Naeem Mohaiemen, Head, Photography Concentration, Visual Arts Program

Q. What are you almost excited virtually culturally right now?

A. I am participating in the virtual speaker serial, "The Normalizing Gaze: Surveillance from Drones to Phones," in conjunction with Sam Durant'southward Loftier Line Plinth commission, Untitled (drone).Given the contempo catastrophic denouement of the ii-decade-long American military presence in Afghanistan, it is very timely to discuss the twinned histories of surveillance and drone warfare in, and emanating from, the United States.

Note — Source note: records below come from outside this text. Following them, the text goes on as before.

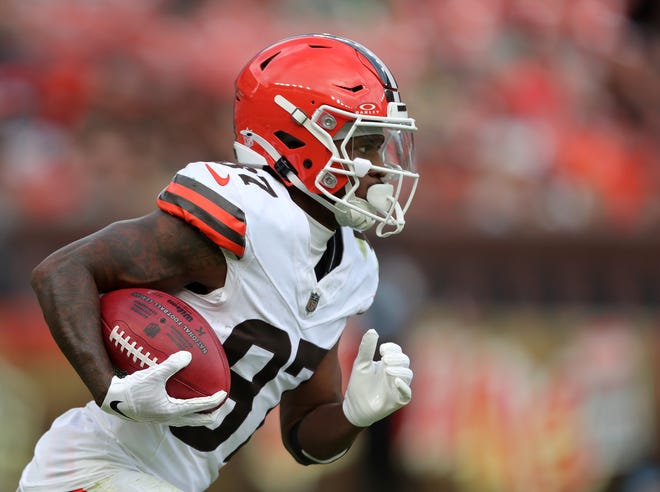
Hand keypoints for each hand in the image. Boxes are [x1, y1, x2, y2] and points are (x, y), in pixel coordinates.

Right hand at [101, 351, 226, 426]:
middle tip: (220, 407)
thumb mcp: (154, 374)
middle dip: (210, 415)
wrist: (112, 400)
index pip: (199, 407)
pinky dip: (186, 413)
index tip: (223, 394)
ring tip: (205, 409)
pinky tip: (183, 403)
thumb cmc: (133, 388)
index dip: (213, 401)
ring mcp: (161, 419)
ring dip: (198, 416)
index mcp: (171, 410)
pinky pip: (177, 418)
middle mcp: (169, 418)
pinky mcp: (155, 417)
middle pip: (196, 421)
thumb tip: (188, 356)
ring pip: (186, 422)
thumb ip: (172, 365)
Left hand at [342, 329, 412, 426]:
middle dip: (396, 358)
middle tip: (384, 359)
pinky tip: (395, 381)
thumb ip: (366, 348)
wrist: (354, 406)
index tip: (381, 349)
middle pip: (405, 361)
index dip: (393, 348)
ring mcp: (397, 387)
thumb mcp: (361, 363)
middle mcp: (395, 374)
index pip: (397, 351)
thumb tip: (372, 330)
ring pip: (408, 375)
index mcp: (387, 363)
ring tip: (386, 369)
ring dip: (399, 370)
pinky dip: (404, 387)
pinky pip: (407, 393)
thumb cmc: (358, 384)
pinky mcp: (397, 400)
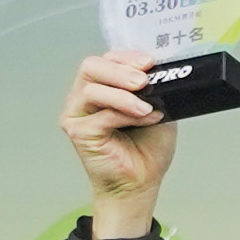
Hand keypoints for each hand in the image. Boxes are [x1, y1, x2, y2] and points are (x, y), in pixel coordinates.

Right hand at [62, 50, 175, 238]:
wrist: (141, 182)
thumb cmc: (146, 148)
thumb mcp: (158, 109)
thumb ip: (155, 90)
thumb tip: (162, 74)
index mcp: (102, 86)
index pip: (107, 59)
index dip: (127, 57)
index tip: (150, 63)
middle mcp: (84, 97)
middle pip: (91, 67)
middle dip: (120, 71)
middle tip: (144, 81)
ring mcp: (77, 114)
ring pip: (92, 89)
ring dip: (124, 95)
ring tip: (147, 107)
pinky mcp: (79, 132)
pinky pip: (100, 116)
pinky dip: (125, 115)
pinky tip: (145, 118)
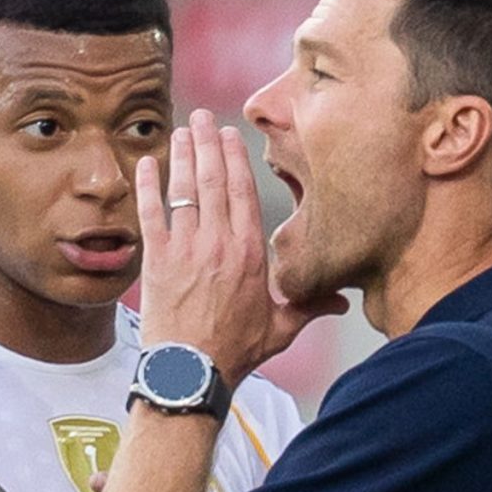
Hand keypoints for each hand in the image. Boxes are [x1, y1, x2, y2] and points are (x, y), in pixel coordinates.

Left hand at [137, 110, 346, 381]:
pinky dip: (147, 185)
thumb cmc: (235, 352)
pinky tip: (146, 163)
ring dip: (181, 155)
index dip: (235, 159)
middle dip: (207, 143)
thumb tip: (345, 302)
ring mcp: (185, 248)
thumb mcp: (280, 329)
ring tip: (180, 131)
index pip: (243, 192)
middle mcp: (219, 243)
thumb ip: (310, 307)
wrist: (191, 373)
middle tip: (202, 118)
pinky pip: (150, 213)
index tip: (230, 135)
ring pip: (183, 189)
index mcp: (251, 252)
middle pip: (213, 180)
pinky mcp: (156, 260)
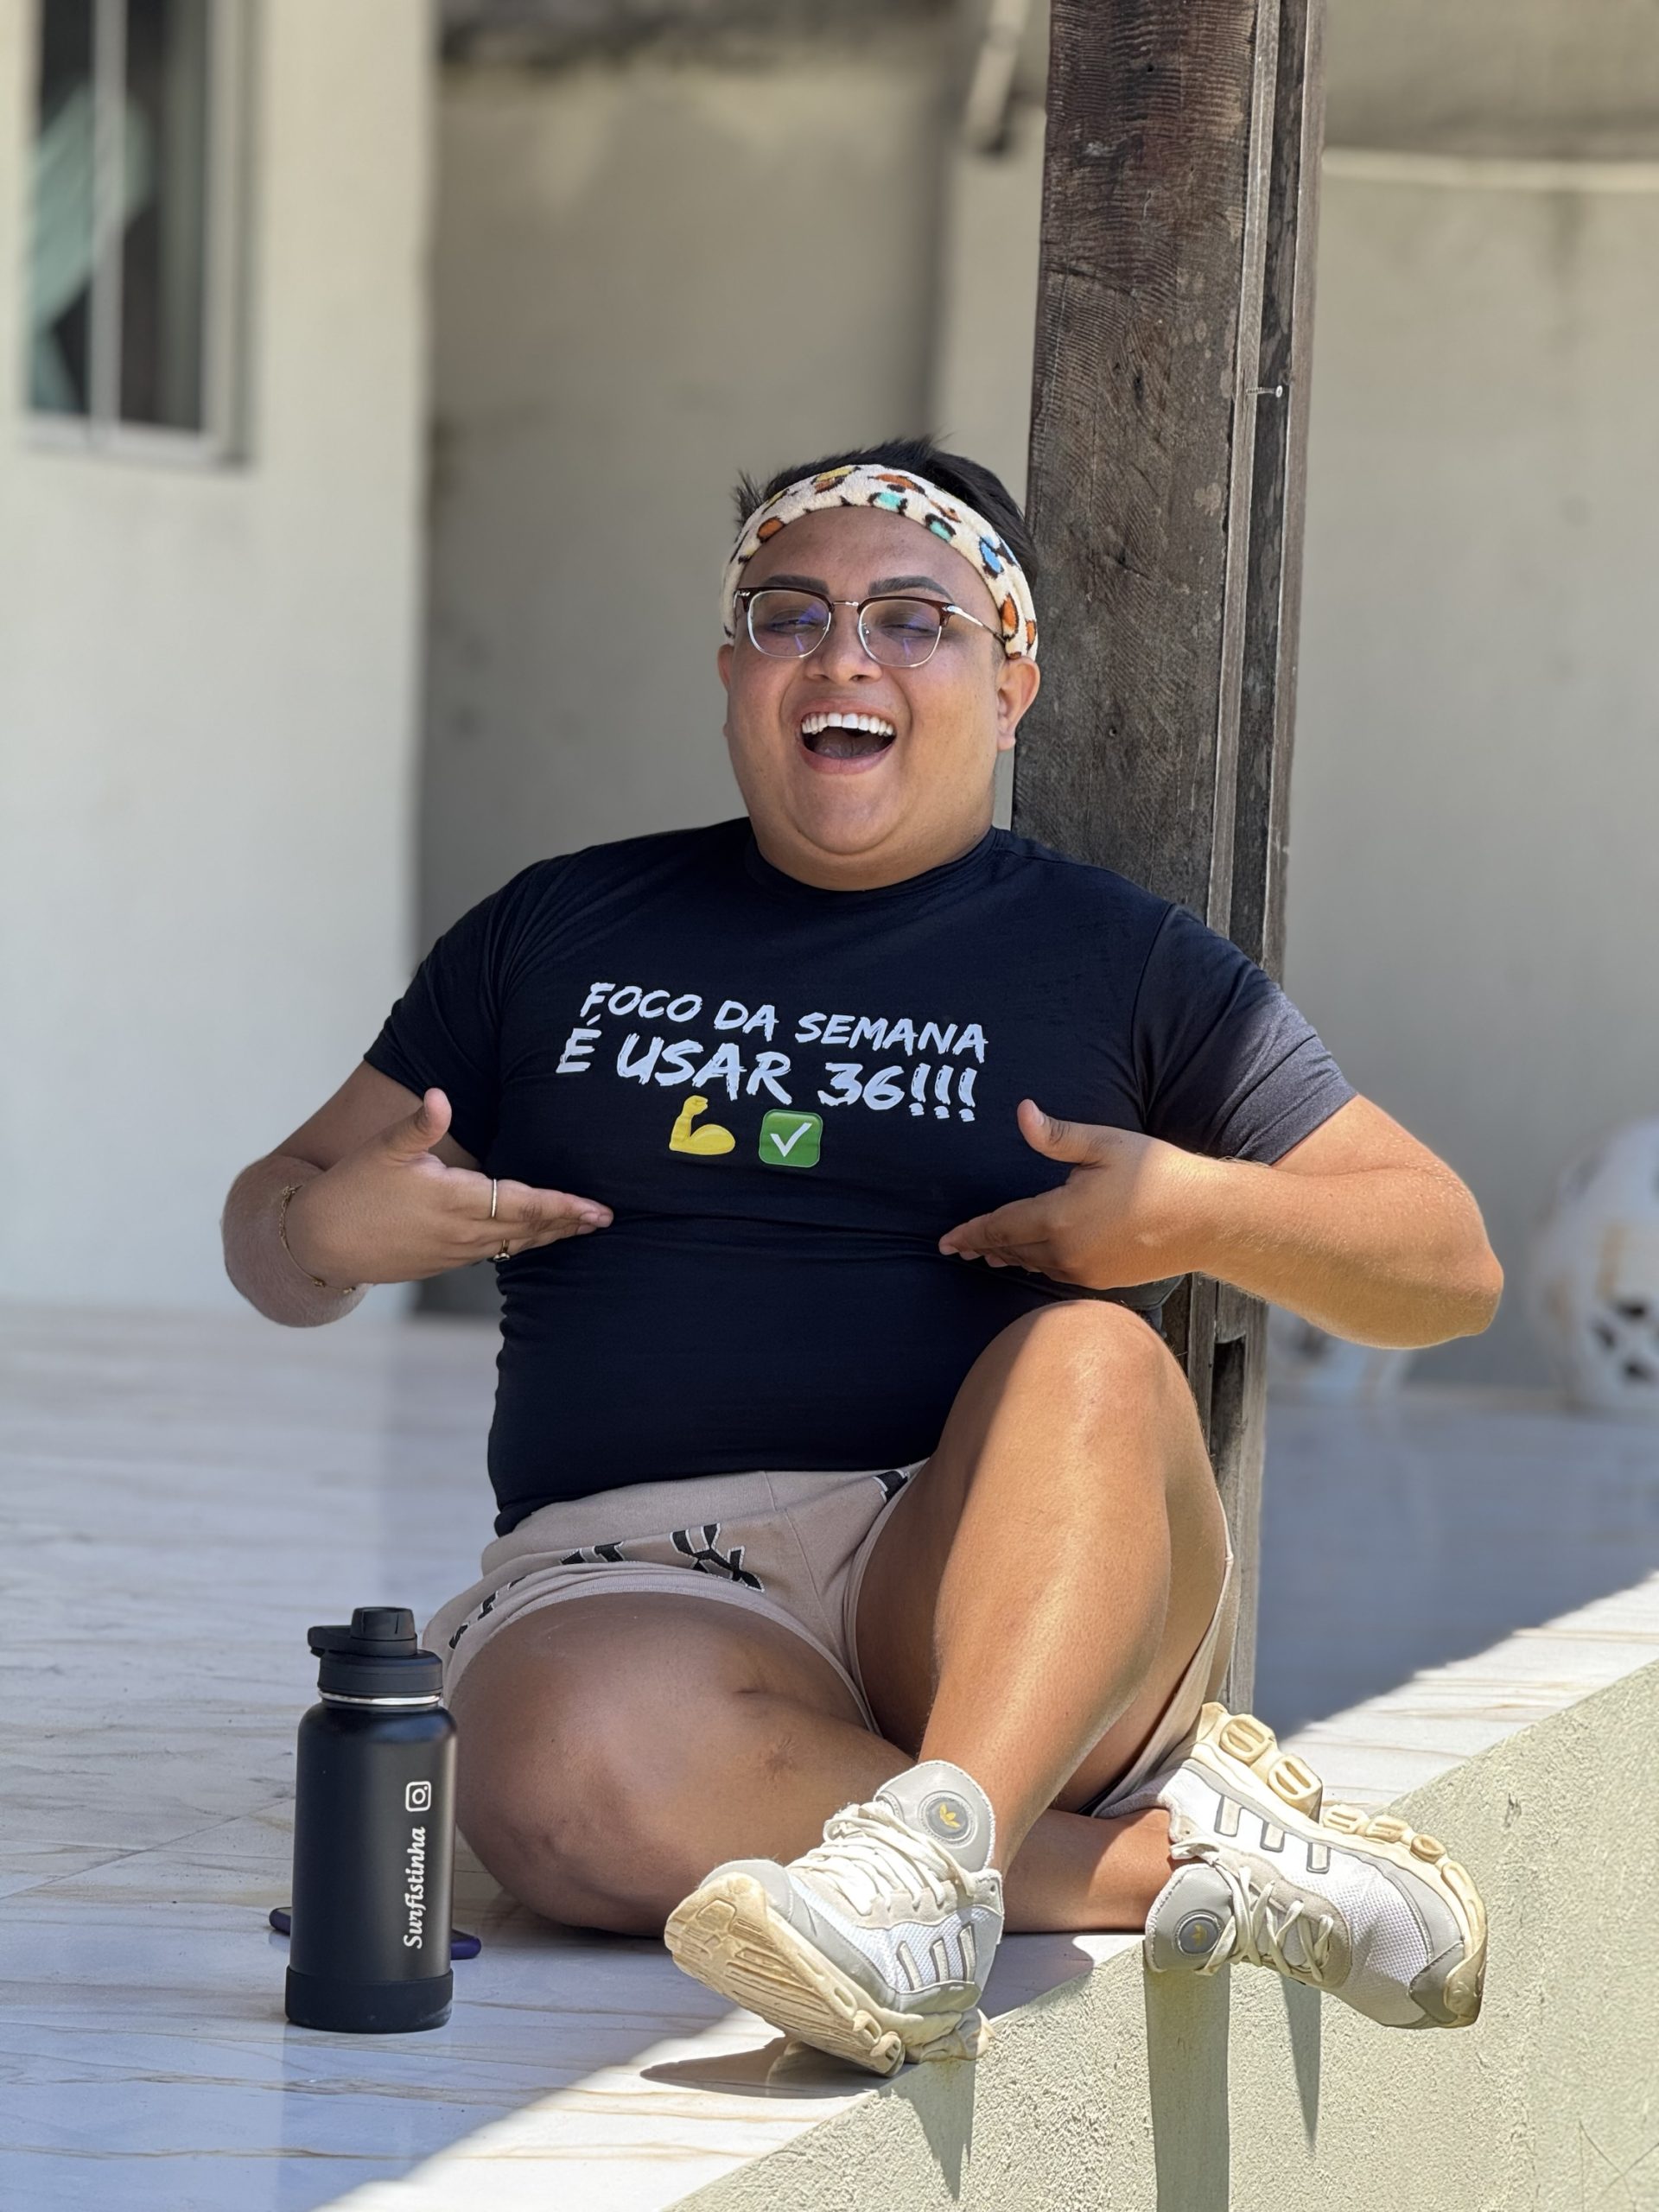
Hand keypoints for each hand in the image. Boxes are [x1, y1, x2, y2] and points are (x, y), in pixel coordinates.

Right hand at [284, 1090, 611, 1286]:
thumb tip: (439, 1095)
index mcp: (454, 1200)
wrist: (318, 1242)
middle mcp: (462, 1232)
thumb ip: (418, 1124)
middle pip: (529, 1228)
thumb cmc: (351, 1188)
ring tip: (582, 1228)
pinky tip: (534, 1238)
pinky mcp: (443, 1262)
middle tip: (605, 1219)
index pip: (523, 1204)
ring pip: (515, 1245)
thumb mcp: (382, 1150)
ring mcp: (454, 1252)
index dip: (562, 1206)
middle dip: (568, 1223)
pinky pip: (494, 1254)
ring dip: (550, 1236)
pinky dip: (522, 1246)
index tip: (595, 1208)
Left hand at [937, 1099, 1213, 1289]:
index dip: (971, 1232)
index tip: (946, 1241)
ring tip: (989, 1254)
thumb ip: (1057, 1136)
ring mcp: (1084, 1271)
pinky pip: (1057, 1273)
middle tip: (959, 1248)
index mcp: (1059, 1217)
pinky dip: (1038, 1264)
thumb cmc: (1158, 1174)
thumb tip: (1021, 1113)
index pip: (1000, 1227)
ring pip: (1034, 1265)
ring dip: (1010, 1257)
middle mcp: (1066, 1252)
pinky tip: (1035, 1260)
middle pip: (1013, 1250)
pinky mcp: (1102, 1281)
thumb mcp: (1105, 1145)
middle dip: (984, 1246)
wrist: (1206, 1220)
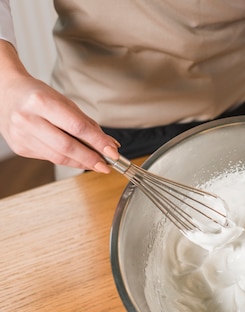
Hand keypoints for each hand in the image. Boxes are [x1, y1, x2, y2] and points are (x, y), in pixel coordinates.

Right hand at [0, 41, 118, 172]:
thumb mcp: (65, 102)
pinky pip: (49, 158)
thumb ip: (87, 123)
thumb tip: (109, 144)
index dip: (97, 142)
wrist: (7, 92)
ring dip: (81, 162)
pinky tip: (76, 158)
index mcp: (40, 101)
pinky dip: (66, 160)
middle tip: (106, 165)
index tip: (112, 152)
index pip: (76, 127)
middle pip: (66, 146)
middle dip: (90, 158)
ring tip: (96, 163)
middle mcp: (27, 119)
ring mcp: (21, 135)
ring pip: (57, 156)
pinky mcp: (19, 147)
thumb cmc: (39, 95)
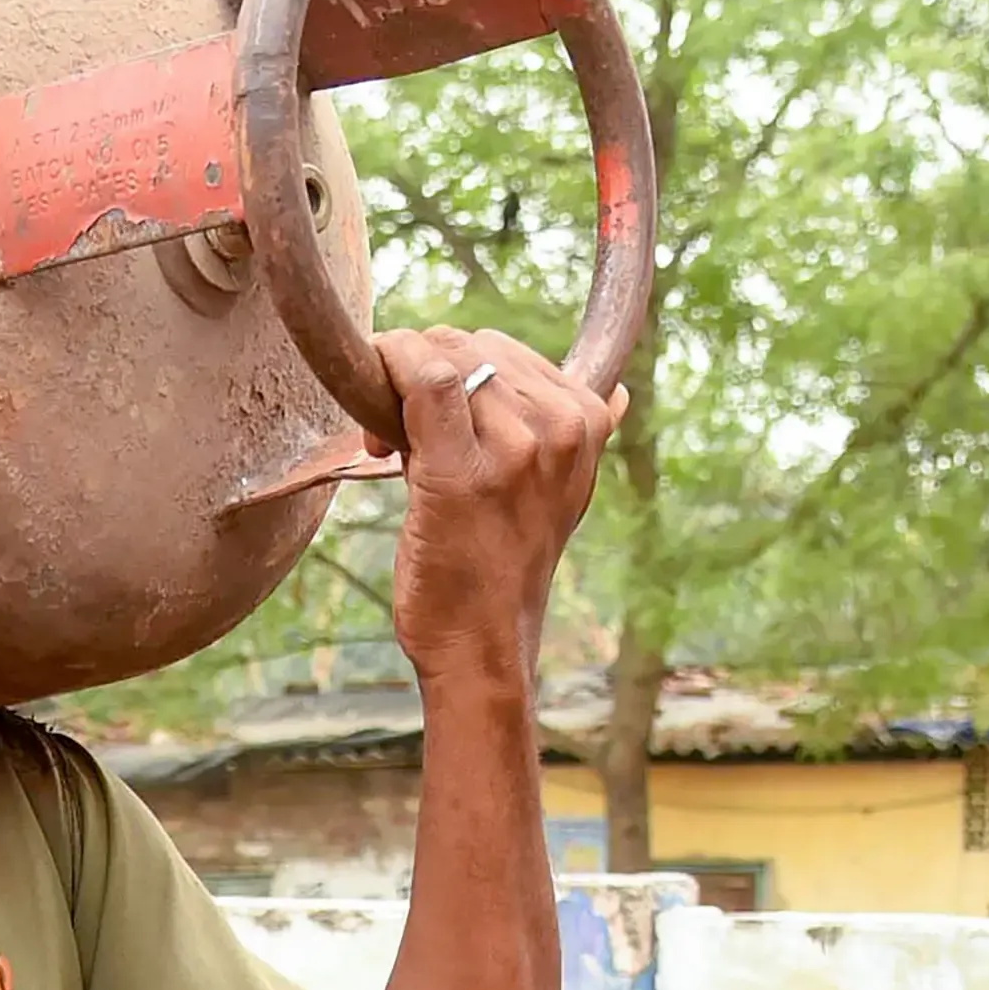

Of the many meme riffs in Kehinde Wiley's official portrait of Barack Obama, my favorite is the ane where the sheet is covered with minor painted drones. Although Durant's sculpture is physically on view on the High Line, he made the crucial decision to accept the speaker series exist online, then as to open up to an international audience, outside American borders.

Q. How do y'all think Zoom programming has affected artistic practices and productions?

A. Everyone speaks of Zoom fatigue and the longing for the real, only I think ane positive thing that is not spoken of plenty is the leveling of the terrain in terms of sharing creative practices betwixt eye and periphery. A lot of my enquiry-based practice is in Bangladesh, and the capital city, Dhaka, dominates (but as New York does in this country).

In the terminal 18 months, I take been able to participate in artist sharing sessions with fine art schools and self-organized communities in Chittagong, Khulna, and Sylhet—cities all over Bangladesh—at no boosted toll to those spaces. This I come across every bit an unexpected positive, the normalization and habituation of Zoom programming as a way to share that opens up to a much more than democratic, specially Global South, audience.